The man turned back to him. “Yes, sir?”
“You have countermeasures on board?”
The pilot seemed surprised by the question. He glanced to his copilot, then back to the windscreen in front of him. “Yes, sir. Chaff and flares.”
Denny said, “Be prepared to employ them. I want your head on a swivel.”
The copilot spoke up. Unsure. “We were rushed into this… uh… Anything you can tell us about what we’re up against would be helpful.”
Denny shrugged. He said, “The threat is an ex-asset, code name Violator. A former Agency paramilitary officer with one hell of a grudge.”
The pilot spun his head back around sixty degrees and stared through his visor at the much older man. “One guy?

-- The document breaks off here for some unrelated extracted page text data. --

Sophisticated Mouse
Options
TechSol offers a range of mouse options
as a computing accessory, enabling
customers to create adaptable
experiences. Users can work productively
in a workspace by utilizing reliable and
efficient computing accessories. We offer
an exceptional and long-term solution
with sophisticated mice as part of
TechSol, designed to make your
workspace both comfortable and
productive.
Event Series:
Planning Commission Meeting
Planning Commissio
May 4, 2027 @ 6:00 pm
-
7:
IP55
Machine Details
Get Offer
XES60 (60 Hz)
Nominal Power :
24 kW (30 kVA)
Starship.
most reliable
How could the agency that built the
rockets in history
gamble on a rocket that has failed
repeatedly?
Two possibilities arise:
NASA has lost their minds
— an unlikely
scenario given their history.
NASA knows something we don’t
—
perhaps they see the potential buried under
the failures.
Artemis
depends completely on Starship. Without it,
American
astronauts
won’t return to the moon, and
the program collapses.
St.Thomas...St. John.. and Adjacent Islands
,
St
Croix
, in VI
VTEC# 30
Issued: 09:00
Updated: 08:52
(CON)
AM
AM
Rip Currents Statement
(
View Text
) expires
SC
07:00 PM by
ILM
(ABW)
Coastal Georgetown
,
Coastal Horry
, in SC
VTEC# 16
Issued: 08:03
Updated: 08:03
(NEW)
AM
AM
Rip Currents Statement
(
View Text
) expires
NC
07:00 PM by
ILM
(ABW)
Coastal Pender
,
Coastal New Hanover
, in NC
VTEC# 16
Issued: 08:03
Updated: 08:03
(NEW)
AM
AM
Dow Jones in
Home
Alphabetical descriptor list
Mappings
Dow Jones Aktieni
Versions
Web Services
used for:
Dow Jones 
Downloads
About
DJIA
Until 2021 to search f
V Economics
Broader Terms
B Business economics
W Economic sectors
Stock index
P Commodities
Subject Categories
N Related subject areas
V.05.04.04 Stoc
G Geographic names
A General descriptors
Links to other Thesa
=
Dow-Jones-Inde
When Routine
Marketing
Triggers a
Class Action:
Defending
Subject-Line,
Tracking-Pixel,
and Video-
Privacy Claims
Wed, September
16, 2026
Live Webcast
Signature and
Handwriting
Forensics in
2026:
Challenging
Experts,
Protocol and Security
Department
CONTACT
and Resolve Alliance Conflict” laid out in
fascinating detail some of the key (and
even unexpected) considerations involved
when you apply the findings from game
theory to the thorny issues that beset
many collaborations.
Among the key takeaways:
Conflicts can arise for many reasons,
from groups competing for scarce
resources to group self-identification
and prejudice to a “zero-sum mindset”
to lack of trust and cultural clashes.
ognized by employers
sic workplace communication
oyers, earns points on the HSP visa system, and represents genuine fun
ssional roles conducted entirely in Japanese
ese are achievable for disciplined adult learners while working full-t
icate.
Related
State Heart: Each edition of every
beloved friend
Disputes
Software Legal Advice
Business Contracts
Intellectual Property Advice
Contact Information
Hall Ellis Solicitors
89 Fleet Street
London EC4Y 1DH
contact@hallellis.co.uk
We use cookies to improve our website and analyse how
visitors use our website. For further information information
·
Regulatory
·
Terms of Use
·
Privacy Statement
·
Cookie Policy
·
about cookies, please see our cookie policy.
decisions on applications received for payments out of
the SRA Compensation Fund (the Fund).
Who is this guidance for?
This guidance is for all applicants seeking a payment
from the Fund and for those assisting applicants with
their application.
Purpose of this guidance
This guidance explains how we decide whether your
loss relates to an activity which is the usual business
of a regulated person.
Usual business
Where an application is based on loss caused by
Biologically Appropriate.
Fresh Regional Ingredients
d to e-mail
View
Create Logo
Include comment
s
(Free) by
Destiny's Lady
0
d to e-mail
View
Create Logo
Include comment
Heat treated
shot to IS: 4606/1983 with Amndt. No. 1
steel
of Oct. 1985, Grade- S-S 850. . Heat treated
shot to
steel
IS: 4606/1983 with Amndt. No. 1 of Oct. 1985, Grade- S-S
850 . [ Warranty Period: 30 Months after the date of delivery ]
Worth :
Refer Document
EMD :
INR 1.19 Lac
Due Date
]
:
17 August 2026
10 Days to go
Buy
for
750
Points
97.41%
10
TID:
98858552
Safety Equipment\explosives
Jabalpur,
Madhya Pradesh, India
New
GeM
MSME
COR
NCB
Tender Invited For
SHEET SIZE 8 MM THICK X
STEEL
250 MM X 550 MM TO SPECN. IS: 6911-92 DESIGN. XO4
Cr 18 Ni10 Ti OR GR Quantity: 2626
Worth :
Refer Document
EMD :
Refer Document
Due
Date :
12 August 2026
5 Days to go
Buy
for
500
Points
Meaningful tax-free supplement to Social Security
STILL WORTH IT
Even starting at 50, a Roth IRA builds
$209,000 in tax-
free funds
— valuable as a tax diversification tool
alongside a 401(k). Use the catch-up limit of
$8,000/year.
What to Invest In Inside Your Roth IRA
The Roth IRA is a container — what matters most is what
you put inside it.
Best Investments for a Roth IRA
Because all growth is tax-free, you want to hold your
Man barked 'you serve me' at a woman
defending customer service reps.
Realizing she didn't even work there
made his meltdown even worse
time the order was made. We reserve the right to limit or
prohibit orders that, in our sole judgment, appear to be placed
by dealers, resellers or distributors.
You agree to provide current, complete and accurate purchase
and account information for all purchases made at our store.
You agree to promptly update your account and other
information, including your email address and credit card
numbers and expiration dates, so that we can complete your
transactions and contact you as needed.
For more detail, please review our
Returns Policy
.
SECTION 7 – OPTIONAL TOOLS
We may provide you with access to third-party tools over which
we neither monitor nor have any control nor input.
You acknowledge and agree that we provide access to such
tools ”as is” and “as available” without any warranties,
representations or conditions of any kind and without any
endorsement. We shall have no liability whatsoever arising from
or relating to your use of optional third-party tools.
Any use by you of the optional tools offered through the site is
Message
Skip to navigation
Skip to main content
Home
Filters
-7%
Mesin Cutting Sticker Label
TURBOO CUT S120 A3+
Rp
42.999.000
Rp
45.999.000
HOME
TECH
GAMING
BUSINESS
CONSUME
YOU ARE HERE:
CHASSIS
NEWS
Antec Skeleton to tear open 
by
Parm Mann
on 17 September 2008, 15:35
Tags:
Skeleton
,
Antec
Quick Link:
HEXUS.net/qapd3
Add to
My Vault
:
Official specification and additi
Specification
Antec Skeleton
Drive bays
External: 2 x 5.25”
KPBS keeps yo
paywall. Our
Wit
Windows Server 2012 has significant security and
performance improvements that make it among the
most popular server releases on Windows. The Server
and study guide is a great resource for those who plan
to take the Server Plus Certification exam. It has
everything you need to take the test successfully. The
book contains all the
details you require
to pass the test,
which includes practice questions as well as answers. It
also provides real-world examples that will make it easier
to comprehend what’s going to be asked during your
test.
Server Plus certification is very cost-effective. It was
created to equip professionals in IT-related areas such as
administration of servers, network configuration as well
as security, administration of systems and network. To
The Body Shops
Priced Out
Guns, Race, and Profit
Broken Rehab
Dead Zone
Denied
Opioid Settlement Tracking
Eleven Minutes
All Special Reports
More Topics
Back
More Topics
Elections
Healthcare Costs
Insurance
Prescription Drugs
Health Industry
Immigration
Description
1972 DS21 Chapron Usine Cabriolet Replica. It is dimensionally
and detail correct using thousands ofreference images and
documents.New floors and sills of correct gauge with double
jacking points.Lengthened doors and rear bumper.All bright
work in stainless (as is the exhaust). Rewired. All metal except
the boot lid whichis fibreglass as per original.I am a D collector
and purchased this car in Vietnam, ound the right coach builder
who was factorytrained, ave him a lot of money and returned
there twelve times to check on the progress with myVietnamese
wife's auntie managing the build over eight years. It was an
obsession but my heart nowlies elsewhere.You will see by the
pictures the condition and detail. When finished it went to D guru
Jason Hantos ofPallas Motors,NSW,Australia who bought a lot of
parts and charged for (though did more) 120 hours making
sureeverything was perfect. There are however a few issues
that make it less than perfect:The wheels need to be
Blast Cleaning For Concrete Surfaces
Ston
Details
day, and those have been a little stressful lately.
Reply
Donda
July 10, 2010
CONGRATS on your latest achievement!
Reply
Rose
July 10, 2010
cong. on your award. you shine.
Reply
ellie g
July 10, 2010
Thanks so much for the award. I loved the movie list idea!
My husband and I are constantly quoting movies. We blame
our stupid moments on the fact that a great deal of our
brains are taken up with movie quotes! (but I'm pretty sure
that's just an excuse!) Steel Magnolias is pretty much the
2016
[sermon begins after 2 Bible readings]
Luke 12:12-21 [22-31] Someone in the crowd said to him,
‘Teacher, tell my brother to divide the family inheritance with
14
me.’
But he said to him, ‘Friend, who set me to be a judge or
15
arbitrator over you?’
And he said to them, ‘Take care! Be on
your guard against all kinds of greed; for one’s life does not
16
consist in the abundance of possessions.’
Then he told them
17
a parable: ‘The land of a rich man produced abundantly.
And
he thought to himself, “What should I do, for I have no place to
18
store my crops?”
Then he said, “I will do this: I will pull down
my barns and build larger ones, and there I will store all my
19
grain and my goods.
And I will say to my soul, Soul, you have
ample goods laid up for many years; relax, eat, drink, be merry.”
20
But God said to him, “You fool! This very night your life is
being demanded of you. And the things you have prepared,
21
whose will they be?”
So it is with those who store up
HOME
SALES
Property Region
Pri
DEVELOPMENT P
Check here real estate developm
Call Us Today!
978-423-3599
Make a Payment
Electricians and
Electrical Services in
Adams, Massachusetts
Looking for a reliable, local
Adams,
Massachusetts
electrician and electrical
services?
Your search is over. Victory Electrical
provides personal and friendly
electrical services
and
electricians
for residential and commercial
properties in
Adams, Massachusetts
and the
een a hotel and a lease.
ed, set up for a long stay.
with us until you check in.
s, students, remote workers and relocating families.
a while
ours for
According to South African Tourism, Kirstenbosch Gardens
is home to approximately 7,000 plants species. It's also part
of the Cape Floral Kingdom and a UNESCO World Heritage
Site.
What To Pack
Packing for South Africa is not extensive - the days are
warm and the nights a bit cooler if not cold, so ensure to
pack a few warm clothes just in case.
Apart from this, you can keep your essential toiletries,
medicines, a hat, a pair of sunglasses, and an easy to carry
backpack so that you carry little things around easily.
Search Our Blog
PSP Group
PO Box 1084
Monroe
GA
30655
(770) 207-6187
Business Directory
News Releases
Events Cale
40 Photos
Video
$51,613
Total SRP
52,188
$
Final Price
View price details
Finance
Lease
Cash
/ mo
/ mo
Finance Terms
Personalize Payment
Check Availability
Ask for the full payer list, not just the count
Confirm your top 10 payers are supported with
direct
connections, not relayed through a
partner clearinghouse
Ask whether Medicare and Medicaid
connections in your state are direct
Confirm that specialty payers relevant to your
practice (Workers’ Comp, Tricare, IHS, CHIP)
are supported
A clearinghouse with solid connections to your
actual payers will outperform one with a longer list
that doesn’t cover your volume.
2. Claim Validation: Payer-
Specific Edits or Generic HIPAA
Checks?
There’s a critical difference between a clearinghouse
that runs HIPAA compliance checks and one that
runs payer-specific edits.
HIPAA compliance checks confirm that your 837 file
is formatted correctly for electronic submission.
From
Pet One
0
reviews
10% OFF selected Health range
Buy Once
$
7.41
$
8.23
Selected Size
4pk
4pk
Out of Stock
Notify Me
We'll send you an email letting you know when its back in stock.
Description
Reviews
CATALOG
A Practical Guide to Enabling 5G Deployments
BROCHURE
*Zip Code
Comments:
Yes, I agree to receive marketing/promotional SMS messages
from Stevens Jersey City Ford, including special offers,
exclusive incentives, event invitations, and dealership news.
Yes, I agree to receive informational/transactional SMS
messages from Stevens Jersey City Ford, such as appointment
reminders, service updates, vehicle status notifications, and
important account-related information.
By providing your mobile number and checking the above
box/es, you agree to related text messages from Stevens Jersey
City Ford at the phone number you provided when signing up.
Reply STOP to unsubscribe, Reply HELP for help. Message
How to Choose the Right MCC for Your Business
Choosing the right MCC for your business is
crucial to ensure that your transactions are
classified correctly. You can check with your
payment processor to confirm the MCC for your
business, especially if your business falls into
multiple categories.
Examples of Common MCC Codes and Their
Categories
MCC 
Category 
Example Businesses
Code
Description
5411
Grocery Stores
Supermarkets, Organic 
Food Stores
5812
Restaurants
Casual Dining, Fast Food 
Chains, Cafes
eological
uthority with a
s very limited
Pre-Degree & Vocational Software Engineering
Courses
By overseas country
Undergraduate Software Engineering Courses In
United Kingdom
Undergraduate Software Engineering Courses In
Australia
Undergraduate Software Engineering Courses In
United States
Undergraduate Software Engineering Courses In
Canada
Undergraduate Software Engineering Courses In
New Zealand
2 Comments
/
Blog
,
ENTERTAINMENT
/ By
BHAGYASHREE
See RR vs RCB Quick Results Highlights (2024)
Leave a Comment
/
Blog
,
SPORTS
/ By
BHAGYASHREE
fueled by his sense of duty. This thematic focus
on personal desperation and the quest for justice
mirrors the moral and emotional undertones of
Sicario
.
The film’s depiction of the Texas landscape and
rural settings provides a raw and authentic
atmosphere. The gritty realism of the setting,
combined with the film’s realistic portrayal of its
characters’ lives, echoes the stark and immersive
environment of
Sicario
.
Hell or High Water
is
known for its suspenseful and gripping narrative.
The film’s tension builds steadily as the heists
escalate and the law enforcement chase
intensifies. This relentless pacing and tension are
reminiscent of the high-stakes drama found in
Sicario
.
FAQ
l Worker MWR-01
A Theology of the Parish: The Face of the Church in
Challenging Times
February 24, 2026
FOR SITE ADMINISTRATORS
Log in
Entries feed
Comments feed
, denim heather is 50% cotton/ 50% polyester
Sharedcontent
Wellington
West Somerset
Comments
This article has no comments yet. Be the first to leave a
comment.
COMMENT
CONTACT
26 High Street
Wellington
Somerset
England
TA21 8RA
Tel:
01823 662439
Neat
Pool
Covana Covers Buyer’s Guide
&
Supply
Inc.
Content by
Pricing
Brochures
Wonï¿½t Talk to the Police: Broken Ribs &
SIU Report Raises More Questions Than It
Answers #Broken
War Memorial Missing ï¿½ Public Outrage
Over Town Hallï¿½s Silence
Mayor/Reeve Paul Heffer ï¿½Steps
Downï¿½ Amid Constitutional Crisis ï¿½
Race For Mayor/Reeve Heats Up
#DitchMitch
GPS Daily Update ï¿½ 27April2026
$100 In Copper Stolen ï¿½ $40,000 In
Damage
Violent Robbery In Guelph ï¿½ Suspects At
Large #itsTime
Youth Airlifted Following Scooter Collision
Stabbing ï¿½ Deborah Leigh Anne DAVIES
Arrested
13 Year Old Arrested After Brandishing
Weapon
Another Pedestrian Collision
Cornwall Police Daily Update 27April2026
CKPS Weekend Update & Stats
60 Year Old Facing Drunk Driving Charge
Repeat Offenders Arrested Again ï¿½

All this is about one guy?”
Denny’s leathery face turned even harder as he looked back into the pilot’s visor. “Son, do I look like I scare easily?”
“Not at all.”
“Well, this son of a bitch scares me to death. Turn around and fly this thing to Langley, and be ready for inbound missiles.”
“Sir,” he said with a slight nod, and then he focused fully on the flight.
Twenty seconds later Carmichael was back on the phone with his number two. “Get my family out of town. Have them taken to the ranch in Provo. If Violator is here for me I want them out of the way so I can do what I need to do.”
The helo began swaying to the left and right, not quite in jerking movements, but certainly nausea-inducing to those in back.
DeRenzi moved forward and sat down next to Carmichael. He had his own intercom-ready headset on. He tapped the pilot on his back, but the man did not turn around.
The security officer asked, “Why the hell are we flying like this?”
Carmichael answered for the pilot, who was fully occupied with his work. “We have to operate under the assumption that Gentry has a SAM, or at least an RPG. We’ll stay low to counter the SAM threat, but we need to fly like this over population centers to counter an RPG.”
DeRenzi then asked, “Why do you think Gentry has a SAM or an RPG?”
Carmichael looked out the window, focusing on the twinkling lights of the D.C. suburbs below him. “Because he’s the fucking Gray Man.”
2
A dimly lit street in the center of Washington Highlands was a hell of a place for a nighttime stroll.
The Highlands were in the southeastern corner of the District, over the Anacostia River in Ward Eight. Full of high-rise government housing, low-income apartment complexes, and derelict single-family homes on tiny lots strewn with garbage, Ward Eight had been the second most dangerous ward in the District behind Ward Seven, but it had recently retaken the lead thanks to a triple murder in the last week of the reporting period.
But despite the late hour and the area’s infamous reputation, a lone pedestrian ambled calmly through the misty evening, heading north on Atlantic Street SE as if he didn’t have a care in the world. He walked along a broken sidewalk, catching the glow of most all of the streetlamps that had not been shot out or burned out and left black by a city that didn’t give a damn about its poorest residents. He wore blue jeans and a wrinkled blue blazer, his dark brown hair was tousled and damp, and a clean-shaven face revealed him as white, which, around here, at this time of night, meant he was probably up to no good.